Problem -
Rewrite the lines of every row below as a single numbered list, omitting blank lines and leaving out the pictures.

Information supplied -
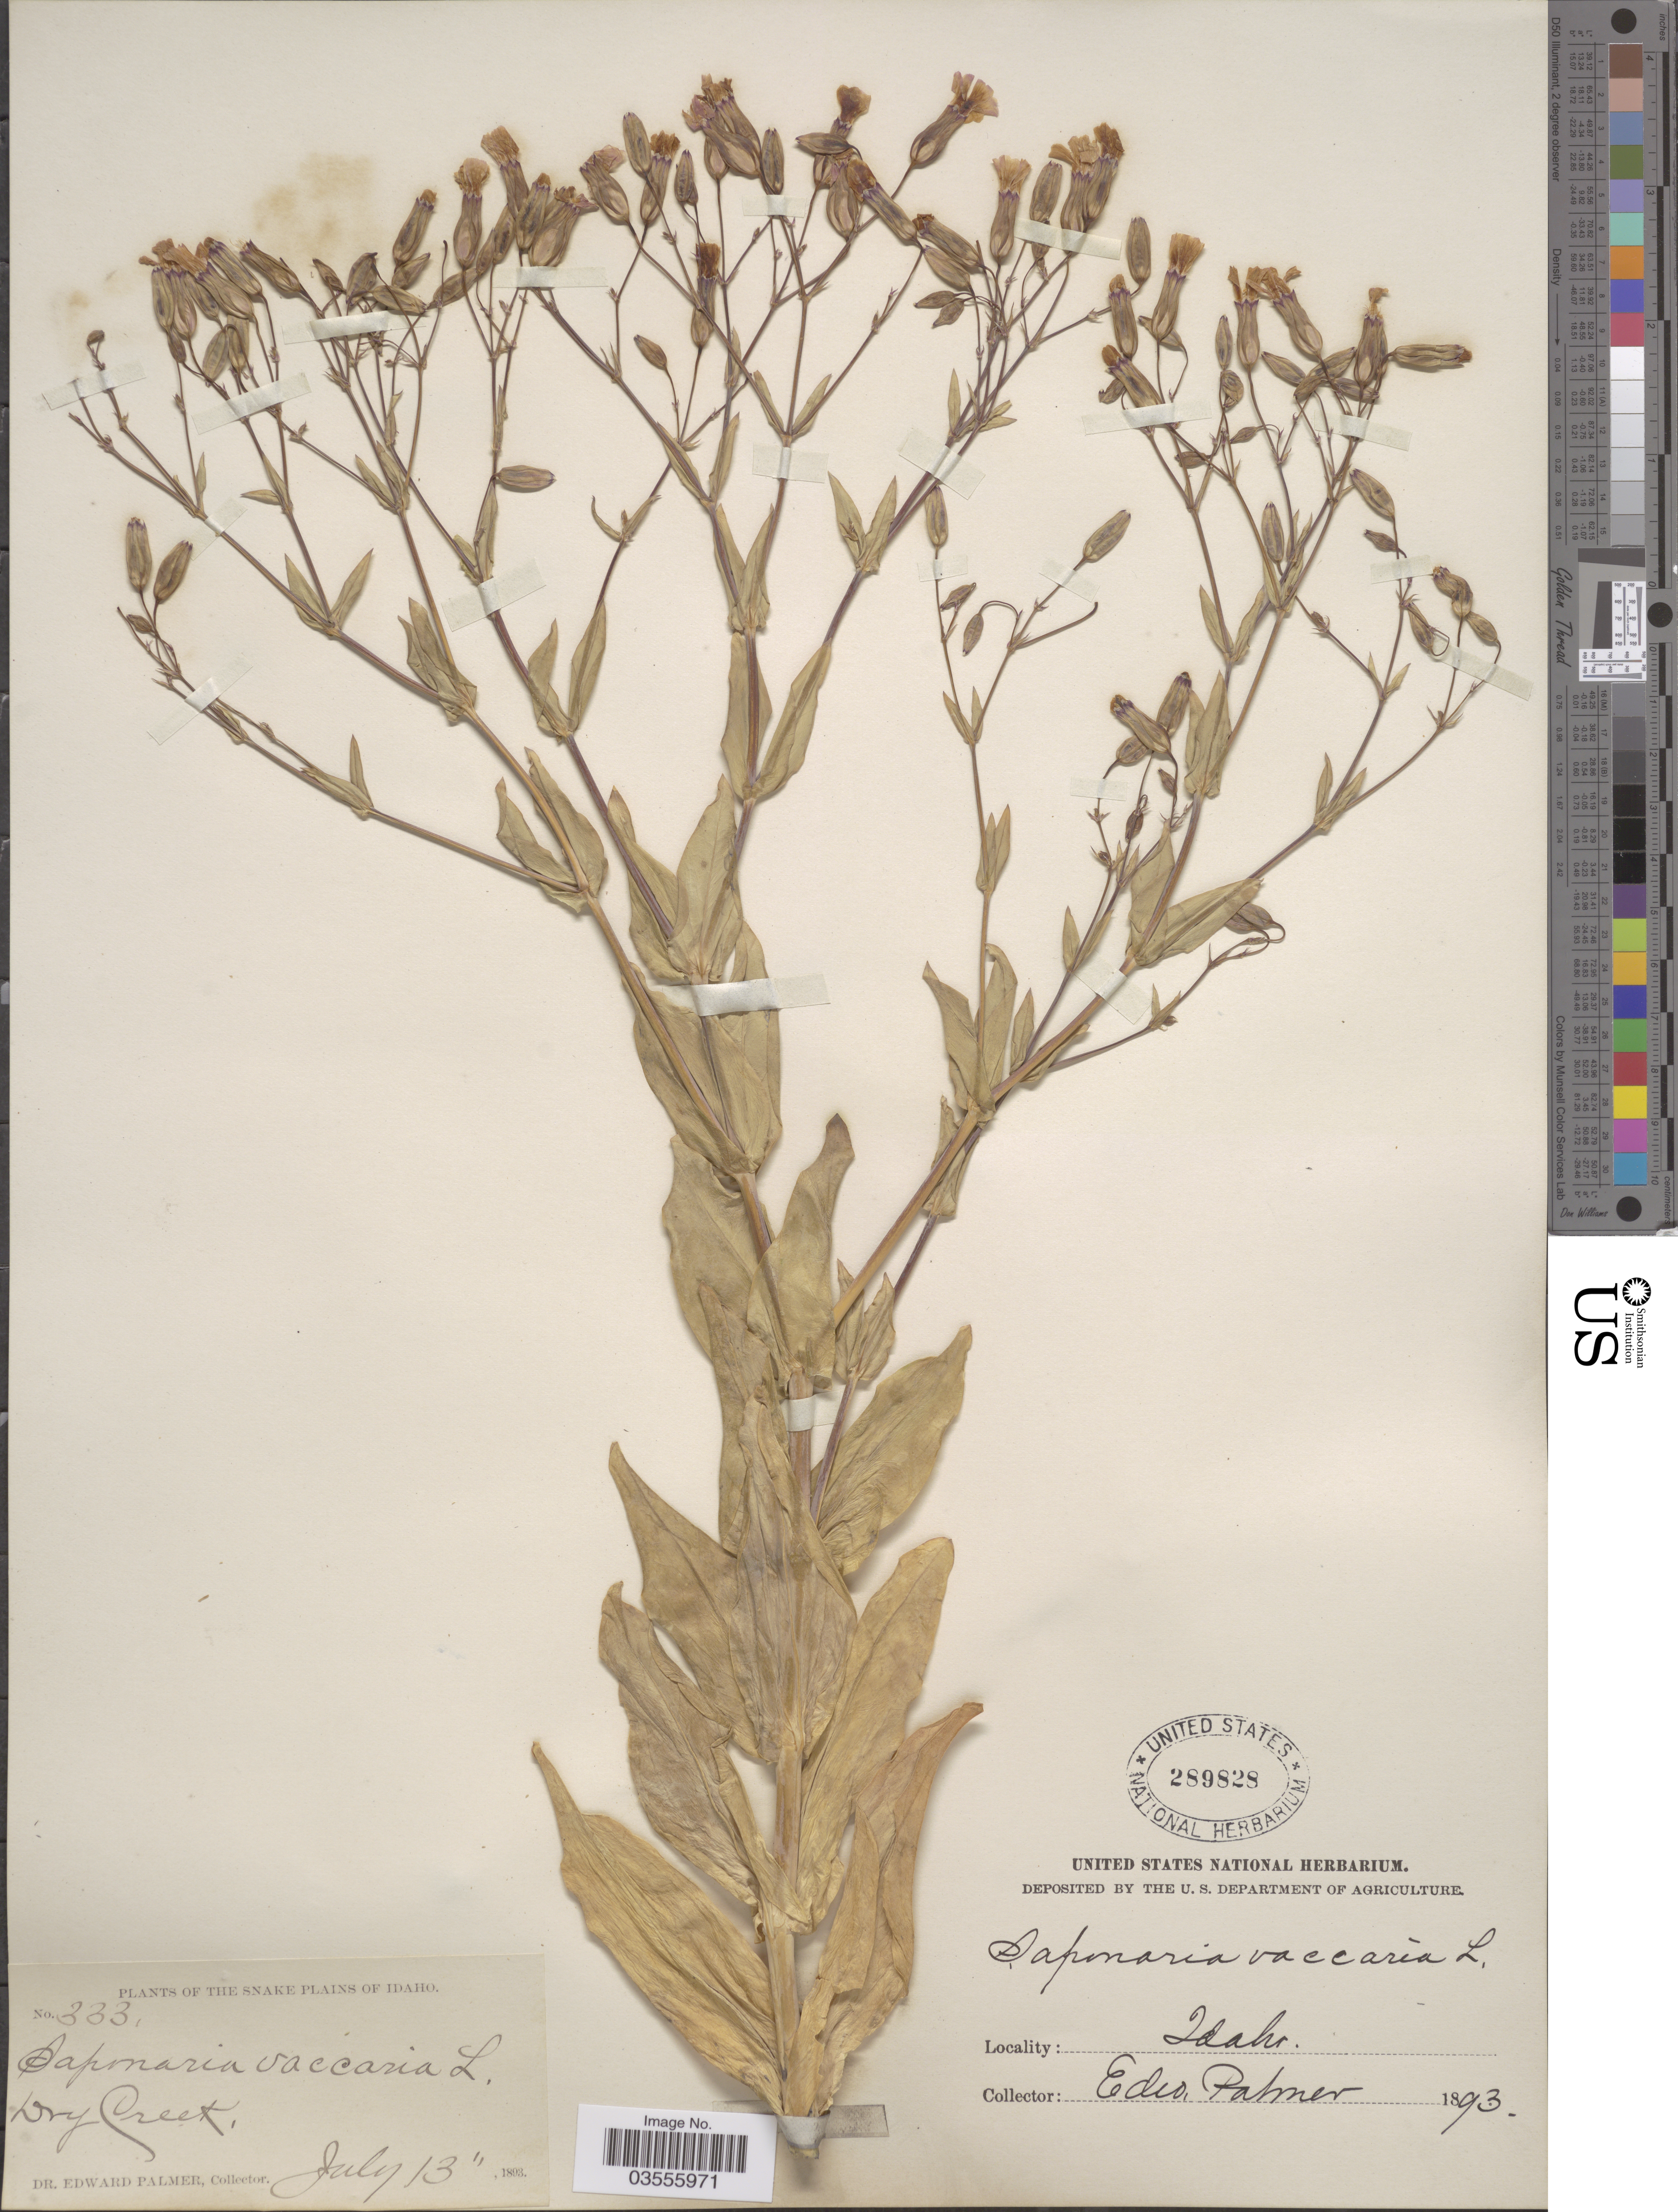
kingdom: Plantae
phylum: Tracheophyta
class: Magnoliopsida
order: Caryophyllales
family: Caryophyllaceae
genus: Gypsophila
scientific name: Gypsophila vaccaria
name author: (L.) Sm.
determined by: Strong, M. T., (US), Smithsonian Institution - National Museum of Natural History (UNITED STATES)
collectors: E. Palmer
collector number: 333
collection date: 1893-07-13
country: United States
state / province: Idaho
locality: The Snake Plains of Idaho. Dry Creek.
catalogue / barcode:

Response for this exercise -
1. kingdom: Plantae
2. phylum: Tracheophyta
3. class: Magnoliopsida
4. order: Caryophyllales
5. family: Caryophyllaceae
6. genus: Gypsophila
7. scientific name: Gypsophila vaccaria
8. name author: (L.) Sm.
9. determined by: Strong, M. T., (US), Smithsonian Institution - National Museum of Natural History (UNITED STATES)
10. collectors: E. Palmer
11. collector number: 333
12. collection date: 1893-07-13
13. country: United States
14. state / province: Idaho
15. locality: The Snake Plains of Idaho. Dry Creek.
16. catalogue / barcode:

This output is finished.